Testo fornito »
┏━━

Quella che oggi chiamiamo coscienza ambientale, una volta era parte integrante della coscienza dell’uomo. Senza che nessuno ce lo dovesse ricordare, sapevamo di essere parte del mondo e del cosmo e il nostro rapporto con la Terra era intriso di gratitudine e rispetto, da una parte, e di timore dall’altra.
La Terra era madre buona, fonte di nutrimento, di piacere, di vita, ed era anche madre cattiva, spaventosa nella sua ira e nella furia dei suoi elementi; era un essere dotato di vita propria, una divinità, e come tale è stata per millenni celebrata dal rito e dal mito.
Nel processo di emancipazione dai limiti imposti dalla dipendenza dei suoi ritmi, dai suoi favori e dai suoi capricci, come umanità abbiamo attraversato una fase di ribellione e rifiuto nei confronti della Madre, per misurare le nostre forze da soli nell’esistenza, dimostrando di poter fare a meno di lei.
È un po’ come quello che succede ogni volta ad un adolescente, quando deve provare a se stesso di essere ormai grande e per farlo deve recidere il legame di dipendenza dai genitori.
E poi, cosa accade in realtà verso l’età adulta, quando il processo si svolge nel migliore dei modi?
Il rapporto ritrovato con Madre Terra
Che il rapporto con i genitori viene ritrovato, non più all’insegna della dipendenza, ma della parità, si trasforma in un rapporto di interazione, all’insegna del rispetto reciproco e della collaborazione.

┗━━

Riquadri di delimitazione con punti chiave
┏━━

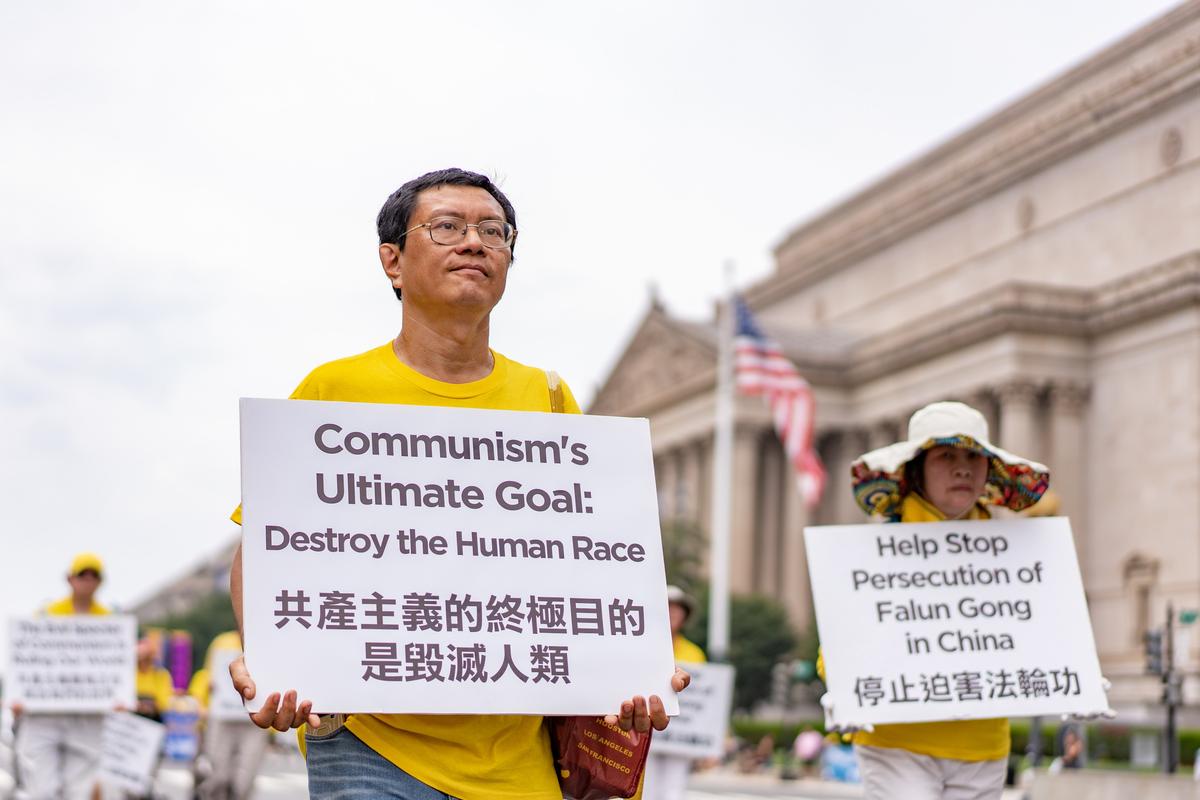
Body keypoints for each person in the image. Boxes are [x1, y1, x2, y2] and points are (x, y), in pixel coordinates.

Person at [225, 168, 689, 799]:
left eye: (493, 232)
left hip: (516, 760)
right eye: (447, 227)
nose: (475, 243)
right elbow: (262, 551)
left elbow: (590, 562)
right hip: (370, 747)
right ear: (392, 261)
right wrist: (271, 663)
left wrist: (631, 671)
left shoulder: (547, 399)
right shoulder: (333, 392)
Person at [844, 401, 1050, 800]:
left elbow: (1037, 627)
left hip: (983, 744)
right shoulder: (878, 543)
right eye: (946, 456)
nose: (963, 468)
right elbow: (844, 633)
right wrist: (838, 678)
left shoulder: (1015, 550)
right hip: (896, 742)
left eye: (974, 456)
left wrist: (1076, 676)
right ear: (916, 468)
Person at [14, 553, 111, 800]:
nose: (87, 581)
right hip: (44, 713)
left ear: (100, 581)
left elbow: (115, 671)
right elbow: (26, 659)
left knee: (80, 790)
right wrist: (19, 695)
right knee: (41, 789)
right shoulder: (48, 613)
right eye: (82, 575)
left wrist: (119, 697)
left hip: (88, 715)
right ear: (70, 579)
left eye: (93, 576)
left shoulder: (110, 619)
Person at [642, 585, 705, 800]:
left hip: (680, 737)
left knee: (674, 790)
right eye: (667, 607)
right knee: (644, 788)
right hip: (646, 731)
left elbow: (705, 700)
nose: (672, 613)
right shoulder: (642, 645)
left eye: (678, 609)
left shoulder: (695, 653)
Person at [192, 631, 269, 800]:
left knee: (244, 779)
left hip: (255, 722)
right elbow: (208, 676)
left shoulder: (267, 639)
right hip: (223, 718)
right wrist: (203, 705)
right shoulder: (221, 642)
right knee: (217, 774)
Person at [134, 637, 174, 722]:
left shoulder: (161, 674)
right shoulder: (130, 674)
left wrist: (146, 706)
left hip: (153, 721)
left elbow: (164, 704)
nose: (142, 662)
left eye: (145, 658)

┗━━

Compito assegnato 1 » Elenchi i sentimenti che, secondo il testo sulla coscienza ambientale, permeavano un tempo il nostro rapporto con la Terra.
Compito assegnato 2 » Trascriva fedelmente il passo del testo sulla coscienza ambientale che va da «Nel processo di» fino a «e della collaborazione.» compreso.
Compito assegnato 3 » Traduca in inglese la seguente frase del testo sulla coscienza ambientale: «È un po’ come quello che succede ogni volta ad un adolescente, quando deve provare a se stesso di essere ormai grande e per farlo deve recidere il legame di dipendenza dai genitori.»

Risposta 1 » Gratitudine, rispetto, timore.

Risposta 2 »
Nel processo di emancipazione dai limiti imposti dalla dipendenza dei suoi ritmi, dai suoi favori e dai suoi capricci, come umanità abbiamo attraversato una fase di ribellione e rifiuto nei confronti della Madre, per misurare le nostre forze da soli nell’esistenza, dimostrando di poter fare a meno di lei.
È un po’ come quello che succede ogni volta ad un adolescente, quando deve provare a se stesso di essere ormai grande e per farlo deve recidere il legame di dipendenza dai genitori.
E poi, cosa accade in realtà verso l’età adulta, quando il processo si svolge nel migliore dei modi?
Il rapporto ritrovato con Madre Terra
Che il rapporto con i genitori viene ritrovato, non più all’insegna della dipendenza, ma della parità, si trasforma in un rapporto di interazione, all’insegna del rispetto reciproco e della collaborazione.

Risposta 3 » It is a bit like what happens every time to an adolescent, when they must prove to themselves that they are now grown up, and to do so they must sever the bond of dependence on their parents.